Chapter 4: Key Takeaways

  1. Information is surprise, and entropy is average surprise. The information content of an event is $I(x) = -\log p(x)$: rare events carry more information. Entropy $H(X) = \mathbb{E}[-\log p(X)]$ measures the average uncertainty in a distribution. Low entropy means predictability; high entropy means uncertainty. This is the foundation for everything else in this chapter.

  2. Cross-entropy loss = negative log-likelihood = KL divergence (up to a constant). The chain of equivalences $\text{MLE} \Leftrightarrow \text{minimize NLL} \Leftrightarrow \text{minimize cross-entropy} \Leftrightarrow \text{minimize } D_{\text{KL}}(p_{\text{data}} \| q_{\text{model}})$ explains why cross-entropy is the canonical classification loss. It is not an arbitrary choice — it makes the model distribution as close as possible to the data distribution in the information-theoretic sense.

  3. Mutual information captures nonlinear dependencies that correlation misses. Pearson correlation measures linear association; it can be zero even when variables are perfectly dependent (e.g., $Y = X^2$). Mutual information $I(X; Y) = 0$ if and only if $X$ and $Y$ are truly independent. For feature selection, MI-based ranking catches nonlinear and categorical effects that correlation-based methods discard.

  4. The data processing inequality constrains what neural networks can do. No transformation of data can create information — it can only preserve or destroy it. This means each layer of a neural network has at most as much information about the input as the previous layer. Good representations selectively discard irrelevant information while preserving task-relevant information (the information bottleneck principle).

  5. KL divergence is asymmetric, and the direction matters. Forward KL ($D_{\text{KL}}(p \| q)$, used in MLE) is mean-seeking: the model tries to cover all modes of the true distribution. Reverse KL ($D_{\text{KL}}(q \| p)$, used in variational inference) is mode-seeking: the approximation concentrates on one mode. This asymmetry determines the qualitative behavior of different training procedures.

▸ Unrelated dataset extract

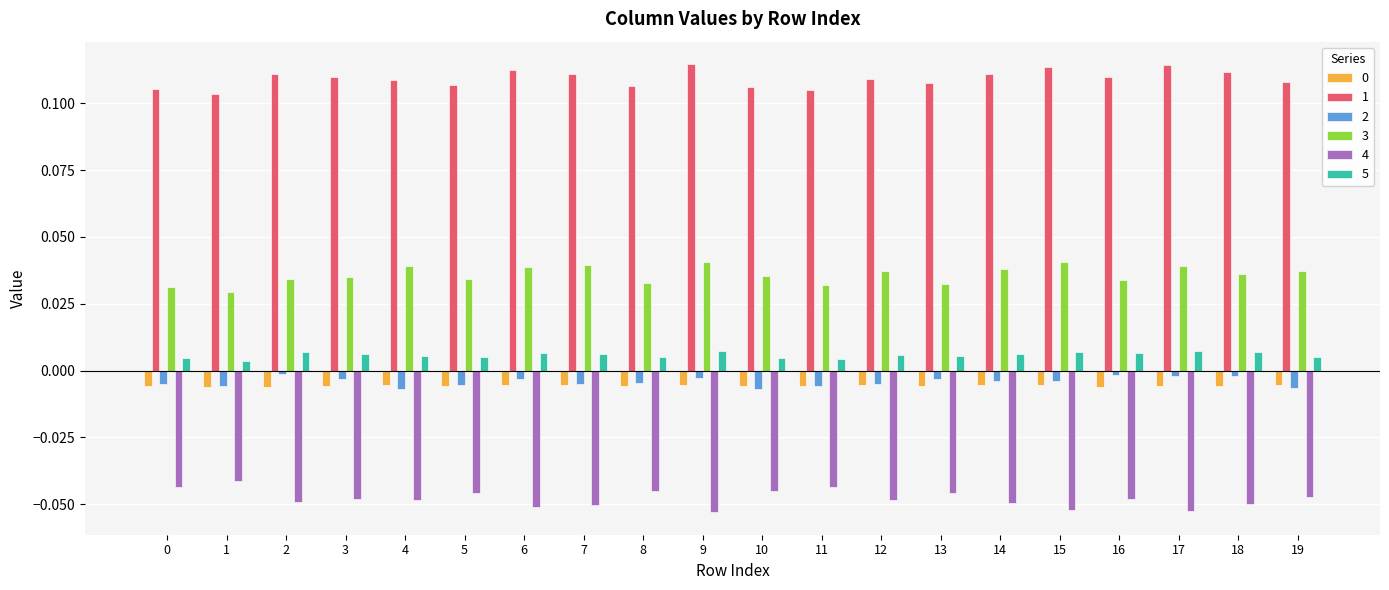

What is the sum of all 1 values?

2.2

  6. The ELBO is the bridge between information theory and Bayesian inference. The Evidence Lower Bound decomposes into an expected log-likelihood (data fit) minus a KL divergence from the prior (regularization). This decomposition is the engine of variational autoencoders, variational inference, and modern Bayesian deep learning. Understanding it here — in its information-theoretic home — makes it recognizable when it reappears in Chapters 12 and 20.

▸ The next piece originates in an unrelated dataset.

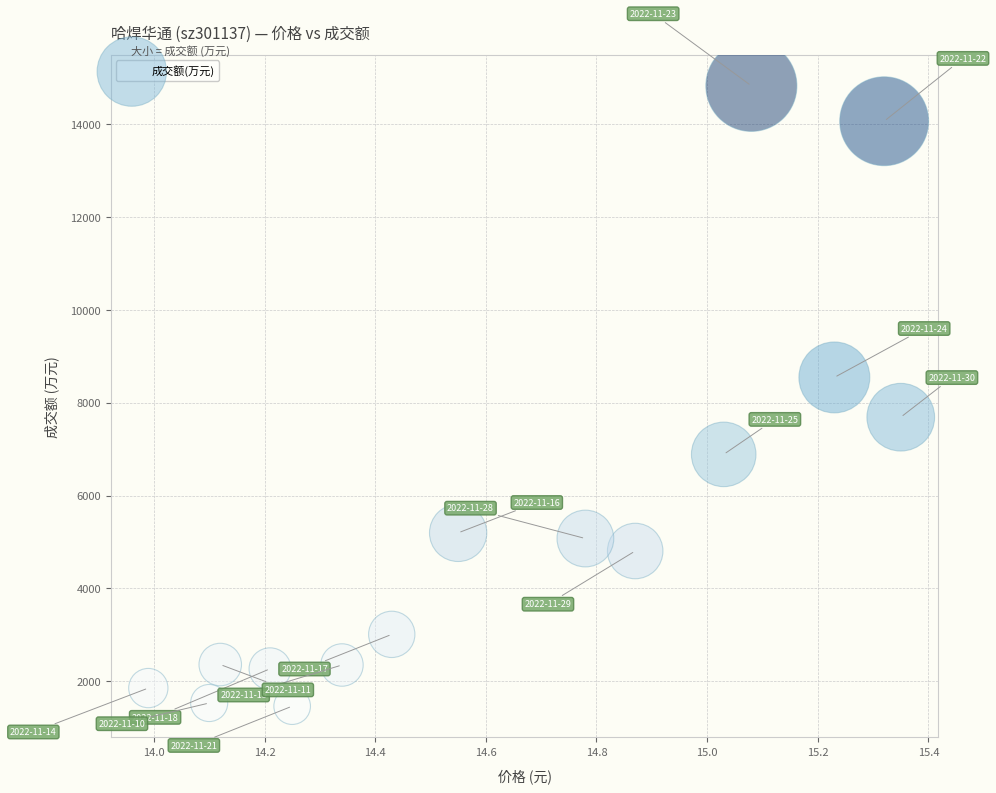

What is the range of Y values (max minus min)?

13365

  7. Entropy decomposition separates what you know from what you do not. Total predictive uncertainty can be split into aleatoric (inherent noise, irreducible) and epistemic (model disagreement, potentially reducible) components using mutual information. This decomposition matters in practice: epistemic uncertainty signals where more data or better models could help, while aleatoric uncertainty signals a fundamental limit.